[Data under study Boundary: Start]

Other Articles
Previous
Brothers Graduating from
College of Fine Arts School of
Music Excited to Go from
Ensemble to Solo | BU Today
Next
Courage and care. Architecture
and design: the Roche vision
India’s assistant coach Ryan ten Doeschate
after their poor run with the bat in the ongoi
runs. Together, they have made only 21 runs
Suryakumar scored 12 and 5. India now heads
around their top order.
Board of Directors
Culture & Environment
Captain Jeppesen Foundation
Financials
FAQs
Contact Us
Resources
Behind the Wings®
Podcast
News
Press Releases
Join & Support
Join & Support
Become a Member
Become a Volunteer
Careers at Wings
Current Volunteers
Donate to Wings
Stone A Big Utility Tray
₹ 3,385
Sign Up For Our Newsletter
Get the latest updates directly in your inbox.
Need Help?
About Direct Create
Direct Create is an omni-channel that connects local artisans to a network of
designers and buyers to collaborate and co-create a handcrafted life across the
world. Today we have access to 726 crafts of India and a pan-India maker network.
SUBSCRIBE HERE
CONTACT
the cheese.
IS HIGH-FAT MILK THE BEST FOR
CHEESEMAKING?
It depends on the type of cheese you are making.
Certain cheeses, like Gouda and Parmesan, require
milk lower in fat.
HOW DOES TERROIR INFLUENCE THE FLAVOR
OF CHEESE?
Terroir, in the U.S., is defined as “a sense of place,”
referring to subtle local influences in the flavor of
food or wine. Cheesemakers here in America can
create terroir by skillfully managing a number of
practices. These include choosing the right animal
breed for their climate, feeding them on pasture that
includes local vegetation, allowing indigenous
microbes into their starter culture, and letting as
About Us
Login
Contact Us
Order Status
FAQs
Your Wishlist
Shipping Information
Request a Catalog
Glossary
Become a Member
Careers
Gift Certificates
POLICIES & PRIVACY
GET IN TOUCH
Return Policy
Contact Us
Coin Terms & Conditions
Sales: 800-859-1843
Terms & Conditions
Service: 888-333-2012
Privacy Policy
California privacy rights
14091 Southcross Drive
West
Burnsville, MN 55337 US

[Data under study Boundary: End]

Would you please copy exactly the part of the entries above that begins at the line containing "Donate to Wings" and ends at the line containing "world. Today we", both lines included?

Task output -
Donate to Wings
Stone A Big Utility Tray
₹ 3,385
Sign Up For Our Newsletter
Get the latest updates directly in your inbox.
Need Help?
About Direct Create
Direct Create is an omni-channel that connects local artisans to a network of
designers and buyers to collaborate and co-create a handcrafted life across the
world. Today we have access to 726 crafts of India and a pan-India maker network.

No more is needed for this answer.